- **Set exercise**
Rewrite the rows below with each "Document page" changed to "Rendered page", keeping every other character the same.
--- begin ---
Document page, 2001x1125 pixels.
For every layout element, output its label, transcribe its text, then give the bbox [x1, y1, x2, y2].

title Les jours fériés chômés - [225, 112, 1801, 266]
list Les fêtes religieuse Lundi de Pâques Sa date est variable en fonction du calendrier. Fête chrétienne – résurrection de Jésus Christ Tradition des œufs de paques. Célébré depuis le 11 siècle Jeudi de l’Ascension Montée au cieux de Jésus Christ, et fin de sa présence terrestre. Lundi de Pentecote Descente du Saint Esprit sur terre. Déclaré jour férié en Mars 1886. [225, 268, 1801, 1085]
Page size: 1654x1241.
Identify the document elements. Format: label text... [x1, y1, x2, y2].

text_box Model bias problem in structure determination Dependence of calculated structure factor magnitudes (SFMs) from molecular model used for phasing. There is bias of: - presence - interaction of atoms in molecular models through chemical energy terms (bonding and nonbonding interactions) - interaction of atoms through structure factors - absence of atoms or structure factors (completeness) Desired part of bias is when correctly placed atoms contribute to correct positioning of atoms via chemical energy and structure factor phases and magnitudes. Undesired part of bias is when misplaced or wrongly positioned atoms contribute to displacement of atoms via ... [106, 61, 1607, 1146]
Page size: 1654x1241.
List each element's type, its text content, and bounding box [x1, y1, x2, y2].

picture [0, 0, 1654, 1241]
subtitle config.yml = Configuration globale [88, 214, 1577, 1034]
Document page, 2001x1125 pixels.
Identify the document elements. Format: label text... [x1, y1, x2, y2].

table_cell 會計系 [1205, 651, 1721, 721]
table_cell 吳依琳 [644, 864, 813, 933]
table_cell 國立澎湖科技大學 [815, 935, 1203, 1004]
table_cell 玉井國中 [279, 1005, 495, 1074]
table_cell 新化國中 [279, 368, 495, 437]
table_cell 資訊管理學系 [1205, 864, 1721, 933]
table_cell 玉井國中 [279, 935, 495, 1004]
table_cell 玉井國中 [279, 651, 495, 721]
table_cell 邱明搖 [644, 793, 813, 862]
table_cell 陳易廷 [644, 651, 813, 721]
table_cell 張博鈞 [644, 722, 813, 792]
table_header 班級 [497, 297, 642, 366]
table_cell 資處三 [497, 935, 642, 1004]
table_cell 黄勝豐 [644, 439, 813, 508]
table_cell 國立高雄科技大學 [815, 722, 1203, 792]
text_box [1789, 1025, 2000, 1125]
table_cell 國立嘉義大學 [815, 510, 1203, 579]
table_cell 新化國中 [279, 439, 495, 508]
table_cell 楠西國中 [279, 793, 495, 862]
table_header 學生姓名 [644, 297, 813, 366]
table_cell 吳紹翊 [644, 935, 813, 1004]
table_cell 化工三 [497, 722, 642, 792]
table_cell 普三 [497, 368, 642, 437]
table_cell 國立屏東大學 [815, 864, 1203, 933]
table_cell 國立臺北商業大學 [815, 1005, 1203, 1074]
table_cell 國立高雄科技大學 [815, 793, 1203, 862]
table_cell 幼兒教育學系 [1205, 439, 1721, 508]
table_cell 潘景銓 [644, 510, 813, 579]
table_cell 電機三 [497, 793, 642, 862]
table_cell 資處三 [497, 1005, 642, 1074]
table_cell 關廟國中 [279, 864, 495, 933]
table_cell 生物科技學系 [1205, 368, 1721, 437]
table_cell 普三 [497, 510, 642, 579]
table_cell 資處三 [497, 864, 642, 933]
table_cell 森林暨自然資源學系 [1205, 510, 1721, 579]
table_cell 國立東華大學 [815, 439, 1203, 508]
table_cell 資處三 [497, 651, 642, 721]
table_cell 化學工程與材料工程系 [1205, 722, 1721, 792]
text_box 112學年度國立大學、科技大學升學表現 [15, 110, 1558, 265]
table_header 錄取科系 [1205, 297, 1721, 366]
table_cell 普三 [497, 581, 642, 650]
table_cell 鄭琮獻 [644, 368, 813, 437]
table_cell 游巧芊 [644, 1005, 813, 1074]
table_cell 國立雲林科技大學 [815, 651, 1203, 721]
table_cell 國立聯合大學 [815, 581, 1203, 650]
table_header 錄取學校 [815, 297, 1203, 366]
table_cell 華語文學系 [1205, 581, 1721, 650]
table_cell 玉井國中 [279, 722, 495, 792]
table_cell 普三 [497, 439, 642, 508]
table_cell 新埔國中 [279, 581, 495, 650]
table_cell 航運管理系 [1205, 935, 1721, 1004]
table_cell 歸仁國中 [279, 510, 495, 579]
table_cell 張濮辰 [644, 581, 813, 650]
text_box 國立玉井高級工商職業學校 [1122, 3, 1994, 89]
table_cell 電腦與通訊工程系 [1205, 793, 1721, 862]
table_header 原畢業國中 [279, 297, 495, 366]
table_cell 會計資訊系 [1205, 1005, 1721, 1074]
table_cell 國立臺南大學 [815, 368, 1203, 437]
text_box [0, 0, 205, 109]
--- end ---
- **The reply**
Rendered page, 2001x1125 pixels.
For every layout element, output its label, transcribe its text, then give the bbox [x1, y1, x2, y2].

title Les jours fériés chômés - [225, 112, 1801, 266]
list Les fêtes religieuse Lundi de Pâques Sa date est variable en fonction du calendrier. Fête chrétienne – résurrection de Jésus Christ Tradition des œufs de paques. Célébré depuis le 11 siècle Jeudi de l’Ascension Montée au cieux de Jésus Christ, et fin de sa présence terrestre. Lundi de Pentecote Descente du Saint Esprit sur terre. Déclaré jour férié en Mars 1886. [225, 268, 1801, 1085]
Page size: 1654x1241.
Identify the document elements. Format: label text... [x1, y1, x2, y2].

text_box Model bias problem in structure determination Dependence of calculated structure factor magnitudes (SFMs) from molecular model used for phasing. There is bias of: - presence - interaction of atoms in molecular models through chemical energy terms (bonding and nonbonding interactions) - interaction of atoms through structure factors - absence of atoms or structure factors (completeness) Desired part of bias is when correctly placed atoms contribute to correct positioning of atoms via chemical energy and structure factor phases and magnitudes. Undesired part of bias is when misplaced or wrongly positioned atoms contribute to displacement of atoms via ... [106, 61, 1607, 1146]
Page size: 1654x1241.
List each element's type, its text content, and bounding box [x1, y1, x2, y2].

picture [0, 0, 1654, 1241]
subtitle config.yml = Configuration globale [88, 214, 1577, 1034]
Rendered page, 2001x1125 pixels.
Identify the document elements. Format: label text... [x1, y1, x2, y2].

table_cell 會計系 [1205, 651, 1721, 721]
table_cell 吳依琳 [644, 864, 813, 933]
table_cell 國立澎湖科技大學 [815, 935, 1203, 1004]
table_cell 玉井國中 [279, 1005, 495, 1074]
table_cell 新化國中 [279, 368, 495, 437]
table_cell 資訊管理學系 [1205, 864, 1721, 933]
table_cell 玉井國中 [279, 935, 495, 1004]
table_cell 玉井國中 [279, 651, 495, 721]
table_cell 邱明搖 [644, 793, 813, 862]
table_cell 陳易廷 [644, 651, 813, 721]
table_cell 張博鈞 [644, 722, 813, 792]
table_header 班級 [497, 297, 642, 366]
table_cell 資處三 [497, 935, 642, 1004]
table_cell 黄勝豐 [644, 439, 813, 508]
table_cell 國立高雄科技大學 [815, 722, 1203, 792]
text_box [1789, 1025, 2000, 1125]
table_cell 國立嘉義大學 [815, 510, 1203, 579]
table_cell 新化國中 [279, 439, 495, 508]
table_cell 楠西國中 [279, 793, 495, 862]
table_header 學生姓名 [644, 297, 813, 366]
table_cell 吳紹翊 [644, 935, 813, 1004]
table_cell 化工三 [497, 722, 642, 792]
table_cell 普三 [497, 368, 642, 437]
table_cell 國立屏東大學 [815, 864, 1203, 933]
table_cell 國立臺北商業大學 [815, 1005, 1203, 1074]
table_cell 國立高雄科技大學 [815, 793, 1203, 862]
table_cell 幼兒教育學系 [1205, 439, 1721, 508]
table_cell 潘景銓 [644, 510, 813, 579]
table_cell 電機三 [497, 793, 642, 862]
table_cell 資處三 [497, 1005, 642, 1074]
table_cell 關廟國中 [279, 864, 495, 933]
table_cell 生物科技學系 [1205, 368, 1721, 437]
table_cell 普三 [497, 510, 642, 579]
table_cell 資處三 [497, 864, 642, 933]
table_cell 森林暨自然資源學系 [1205, 510, 1721, 579]
table_cell 國立東華大學 [815, 439, 1203, 508]
table_cell 資處三 [497, 651, 642, 721]
table_cell 化學工程與材料工程系 [1205, 722, 1721, 792]
text_box 112學年度國立大學、科技大學升學表現 [15, 110, 1558, 265]
table_header 錄取科系 [1205, 297, 1721, 366]
table_cell 普三 [497, 581, 642, 650]
table_cell 鄭琮獻 [644, 368, 813, 437]
table_cell 游巧芊 [644, 1005, 813, 1074]
table_cell 國立雲林科技大學 [815, 651, 1203, 721]
table_cell 國立聯合大學 [815, 581, 1203, 650]
table_header 錄取學校 [815, 297, 1203, 366]
table_cell 華語文學系 [1205, 581, 1721, 650]
table_cell 玉井國中 [279, 722, 495, 792]
table_cell 普三 [497, 439, 642, 508]
table_cell 新埔國中 [279, 581, 495, 650]
table_cell 航運管理系 [1205, 935, 1721, 1004]
table_cell 歸仁國中 [279, 510, 495, 579]
table_cell 張濮辰 [644, 581, 813, 650]
text_box 國立玉井高級工商職業學校 [1122, 3, 1994, 89]
table_cell 電腦與通訊工程系 [1205, 793, 1721, 862]
table_header 原畢業國中 [279, 297, 495, 366]
table_cell 會計資訊系 [1205, 1005, 1721, 1074]
table_cell 國立臺南大學 [815, 368, 1203, 437]
text_box [0, 0, 205, 109]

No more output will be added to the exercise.